Trap three: temperature does not mean the same thing on both backends. At the same temperature: 0.7, Apple FoundationModels produces a narrower vocabulary spread while Gemini 2.5 Flash produces a wider syntactic spread. I land on closer subjective quality by using 0.7 on the local side and 0.8 on the Gemini side; the call sites pass different values intentionally.
Trap four: schema-violation fallback as a UX problem, not an engineering problem. Showing "Sorry, generation failed" was the wrong answer. Retrying once on the cloud, and then surfacing a "Try the next image" button if that fails too, brought complaint reviews to zero. Any AI feature in production needs its failure path designed separately, not as an afterthought.

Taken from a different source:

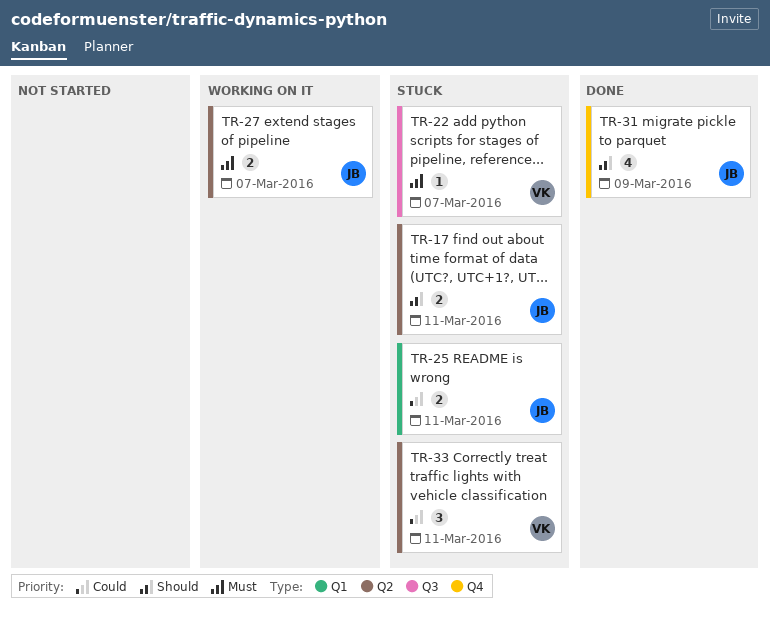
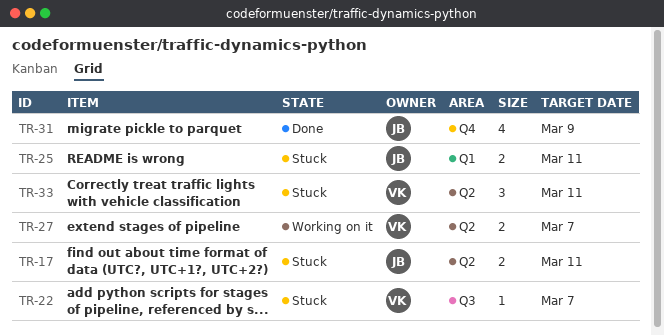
TR-27, owner: JB -> VK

Where I'd start, if I were you
The first concrete step I recommend is just looking at one day of your existing Gemini logs and counting the requests that turn out to be short, single-language, schema-friendly tasks. In my case 46% of all requests fit inside "six to ten lines, mostly English, under 1,500 combined tokens." Seeing that number on paper was what convinced me the rewrite would actually be worth doing.
After that, ship the observation code first: read SystemLanguageModel.availability on real devices for a few days and find out what fraction of your user base is eligible. Wrap the routing behind a Firebase Remote Config flag so you can roll it out gradually. I ran observation-only for three days, then 10% for a few days, and reached 100% over the course of a week.
The code in this article is a cleaned-up version of what I'm running in my own wallpaper app. Apple FoundationModels is still maturing, and I expect to rewrite parts of this routing layer again next quarter. I hope these notes are useful for anyone else running AI features as an indie developer. Thanks for reading.